- 2024-02-05: First version (@melekes)
- 2024-05-28: Complete refactor (@melekes)
- 2024-06-07: Limit the scope to transaction hashing (@melekes)
- 2024-06-19: Explain why we don't expose this functionality in the CLI (@melekes)
Proposed
Hashing in CometBFT is currently implemented using crypto/tmhash
package, which itself relies on sha256
.
Among the things which are hashed are the block's header, evidence, consensus params, commit, partset header, transactions.
The transaction hash is used by:
- the built-in transaction indexer;
- the
/tx
and/tx_search
RPC endpoints, which allow users to search for a transaction using its hash; - mempool to identify transactions.
The problem some application developers are facing is a mismatch between the internal/app representation of transactions and the one employed by CometBFT. For example, Evmos wants transactions to be hashed using the RLP.
In order to be flexible, CometBFT needs to allow changing the transaction hashing algorithm if desired by the app developers.
The suggested solution could be used to change the hashing function for all structs, not just transactions. But the result of such a change is quite significant. If the chain is using a different hashing scheme, then it looses IBC-compatibility. The IBC modules assumes fixed hashing scheme. The destination chain needs to know the hashing function of the source chain in order to verify the validators hash. So, this remains a future work for now.
- Add
TxHashFunc
(transaction hashing function) toNewNode
as an option and pass this function down the stack => avoids gloval variables, but leads to a massive API breakage. The problem is we're not 100% sure this will be a final solution. So every time we decide to change it, we will be breaking tons of API. The suggested solution allows us to be more flexible. - Allow changing the hashing function for all structs => breaks IBC compatibility (see 'General hashing' above).
Give app developers a way to provide their own hash function.
Use sha256
by default, but give developers a way to change the hashing function:
import (
"crypto"
"hash"
"crypto/sha256"
)
var (
// Hash function used for transaction hashing.
txHash = crypto.SHA256
// fmtHash is a function that converts a byte slice to a string.
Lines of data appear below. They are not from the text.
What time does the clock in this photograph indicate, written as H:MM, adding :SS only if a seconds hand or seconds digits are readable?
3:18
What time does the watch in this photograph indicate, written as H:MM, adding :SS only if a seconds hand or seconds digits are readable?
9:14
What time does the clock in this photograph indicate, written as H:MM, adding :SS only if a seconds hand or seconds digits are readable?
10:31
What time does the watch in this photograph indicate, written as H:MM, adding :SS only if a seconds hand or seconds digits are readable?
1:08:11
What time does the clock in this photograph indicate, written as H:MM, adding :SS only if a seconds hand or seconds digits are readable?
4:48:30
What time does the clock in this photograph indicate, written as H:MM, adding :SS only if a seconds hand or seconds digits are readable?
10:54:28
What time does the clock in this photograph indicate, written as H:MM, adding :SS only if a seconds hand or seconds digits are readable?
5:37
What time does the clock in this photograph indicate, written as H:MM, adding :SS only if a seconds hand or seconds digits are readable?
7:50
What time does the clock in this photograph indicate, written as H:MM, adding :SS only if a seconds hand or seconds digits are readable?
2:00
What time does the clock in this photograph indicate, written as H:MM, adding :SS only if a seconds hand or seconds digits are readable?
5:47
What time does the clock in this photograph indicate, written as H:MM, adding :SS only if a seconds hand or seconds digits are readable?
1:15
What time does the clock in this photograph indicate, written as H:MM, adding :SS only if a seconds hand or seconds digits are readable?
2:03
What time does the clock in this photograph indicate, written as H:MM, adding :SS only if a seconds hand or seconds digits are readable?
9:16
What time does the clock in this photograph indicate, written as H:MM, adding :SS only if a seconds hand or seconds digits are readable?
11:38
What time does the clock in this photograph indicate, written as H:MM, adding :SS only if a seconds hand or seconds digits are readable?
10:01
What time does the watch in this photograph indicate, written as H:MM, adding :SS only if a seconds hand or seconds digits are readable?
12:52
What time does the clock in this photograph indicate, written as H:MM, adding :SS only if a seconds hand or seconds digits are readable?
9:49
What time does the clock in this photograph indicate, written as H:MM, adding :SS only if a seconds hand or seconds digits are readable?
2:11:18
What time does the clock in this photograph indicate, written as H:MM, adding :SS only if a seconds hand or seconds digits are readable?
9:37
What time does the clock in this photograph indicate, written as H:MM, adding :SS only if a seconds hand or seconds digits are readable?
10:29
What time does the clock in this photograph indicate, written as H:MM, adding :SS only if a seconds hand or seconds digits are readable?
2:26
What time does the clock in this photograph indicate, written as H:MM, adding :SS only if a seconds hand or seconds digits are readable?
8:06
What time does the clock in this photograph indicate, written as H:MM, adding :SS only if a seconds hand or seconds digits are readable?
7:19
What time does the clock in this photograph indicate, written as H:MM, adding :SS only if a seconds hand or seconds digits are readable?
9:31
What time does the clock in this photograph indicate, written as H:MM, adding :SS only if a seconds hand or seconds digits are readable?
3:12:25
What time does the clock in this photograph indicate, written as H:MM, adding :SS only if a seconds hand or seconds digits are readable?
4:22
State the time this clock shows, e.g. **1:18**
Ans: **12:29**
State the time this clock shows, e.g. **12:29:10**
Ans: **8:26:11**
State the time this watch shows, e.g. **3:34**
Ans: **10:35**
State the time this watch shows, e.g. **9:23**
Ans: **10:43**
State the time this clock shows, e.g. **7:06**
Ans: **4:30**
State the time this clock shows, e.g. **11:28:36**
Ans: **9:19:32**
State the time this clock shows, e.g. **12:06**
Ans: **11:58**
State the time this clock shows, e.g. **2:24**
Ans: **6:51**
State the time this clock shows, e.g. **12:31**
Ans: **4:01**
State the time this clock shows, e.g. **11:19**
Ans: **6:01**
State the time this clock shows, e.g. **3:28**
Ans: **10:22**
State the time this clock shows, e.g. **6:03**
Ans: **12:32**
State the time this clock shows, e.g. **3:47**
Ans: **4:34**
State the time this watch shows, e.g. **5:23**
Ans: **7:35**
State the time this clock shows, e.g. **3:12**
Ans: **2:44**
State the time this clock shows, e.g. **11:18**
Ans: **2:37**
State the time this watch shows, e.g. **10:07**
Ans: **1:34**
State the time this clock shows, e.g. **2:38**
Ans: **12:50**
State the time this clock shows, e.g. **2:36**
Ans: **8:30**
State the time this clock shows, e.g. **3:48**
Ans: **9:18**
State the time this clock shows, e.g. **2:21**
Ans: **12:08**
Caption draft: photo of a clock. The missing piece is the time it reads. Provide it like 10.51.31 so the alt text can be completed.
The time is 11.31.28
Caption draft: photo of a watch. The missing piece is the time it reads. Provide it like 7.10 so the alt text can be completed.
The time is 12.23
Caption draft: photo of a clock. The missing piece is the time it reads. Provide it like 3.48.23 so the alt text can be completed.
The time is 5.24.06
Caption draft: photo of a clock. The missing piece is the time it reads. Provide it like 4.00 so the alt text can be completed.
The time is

fmtHash = func(bz []byte) string {
return fmt.Sprintf("%X", bz)
}
)
// SetTxHash sets the hash function used for transaction hashing.
//
// Call this function before starting the node. Changing the hashing function
// after the chain has started can ONLY be done with a hard fork.
func SetTxHash(h crypto.Hash) {
txHash = h
}
// SetFmtHash sets the function used to convert a checksum to a string.
func SetFmtHash(f func([]byte) string) {
fmtHash = f
}
// Bytes is a wrapper around a byte slice that implements the fmt.Stringer.
type Bytes []byte
func (bz Bytes) String() string {
return fmtHash(bz)
}
func (bz Bytes) Bytes() []byte {
return bz
}
// Sum returns the checksum of the data as Bytes.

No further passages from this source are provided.